After many incarnations, after untold suffering, struggle, and conquest, comes fruition. But this one does not know until long, long after. A tiny seed grows into the mighty banyan. A few feet of elevation on a fairly level plain, determine whether a river shall flow north and eventually reach the icy Arctic Ocean or south, until it finds itself in the warm waters of the Black or Caspian Sea. Little did I think when I reluctantly set out one cold February night in 1894 to attend a lecture at the Unitarian Church in Detroit that I was doing something which would change the whole course of my life and be of such stupendous import that it could not be measured by previous standards I had known. Attending lectures had been part of the deadly monotony. How seldom did one hear anything new or uplifting! The lecturers who had come to Detroit that winter had been unusually dull. So unvarying had been the disillusion, that one had given up hope and with it the desire to hear more. So that I went very unwillingly to this particular lecture to hear one "Vive Kananda, a monk from India", and only in response to the pleading of my friend Mrs. Mary C. Funke. With her beautifully optimistic nature, she had kept her illusions and still believed that some day she would find "That Something". We went to hear this "Man from India". Surely never in our countless incarnations had we taken a step so momentous! For before we had listened five minutes, we knew that we had found the touchstone for which we had searched so long. In one breath, we exclaimed — "If we had missed this... !"

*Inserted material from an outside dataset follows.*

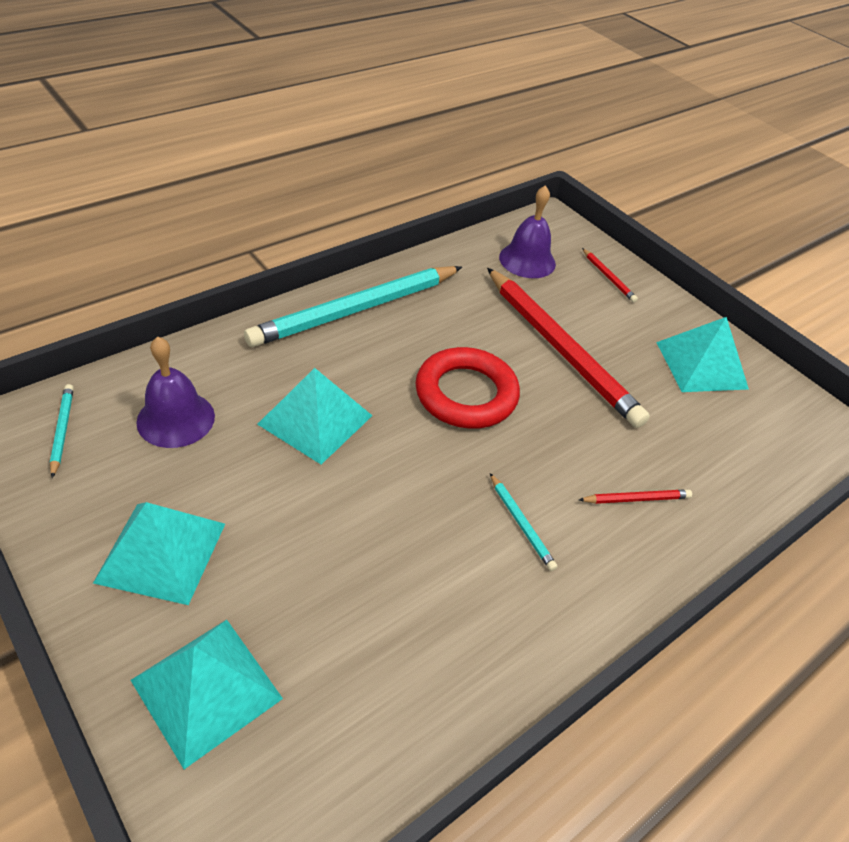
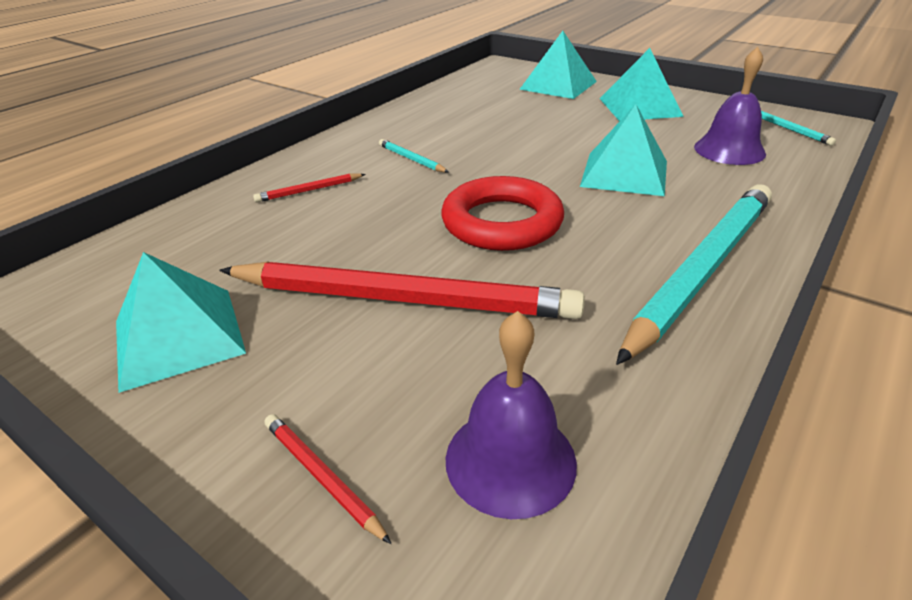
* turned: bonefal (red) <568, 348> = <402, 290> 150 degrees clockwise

To those who have heard much of the personal appearance of the Swami Vivekananda, it may seem strange that it was not this which made the first outstanding impression. The forceful virile figure which stepped upon the platform was unlike the emaciated, ascetic type which is generally associated with spirituality in the West. A sickly saint everyone understands, but who ever heard of a powerful saint? The power that emanated from this mysterious being was so great that one all but shrank from it. It was overwhelming. It threatened to sweep everything before it. This one sensed even in those first unforgettable moments. Later we were to see this power at work. It was the mind that made the first great appeal, that amazing mind! What can one say that will give even a faint idea of its majesty, its glory, its splendour? It was a mind so far transcending other minds, even of those who rank as geniuses, that it seemed different in its very nature. Its ideas were so clear, so powerful, so transcendental that it seemed incredible that they could have emanated from the intellect of a limited human being. Yet marvellous as the ideas were and wonderful as was that intangible something that flowed out from the. mind, it was all strangely familiar. I found myself saying, "I have known that mind before". He burst upon us in a blaze of reddish gold, which seemed to have caught and concentrated the sun's rays. He was barely thirty, this preacher from far away India. Young with an ageless youth and yet withal old with the wisdom of ancient times. For the first time we heard the age-old message of India, teaching of the atman, the true Self.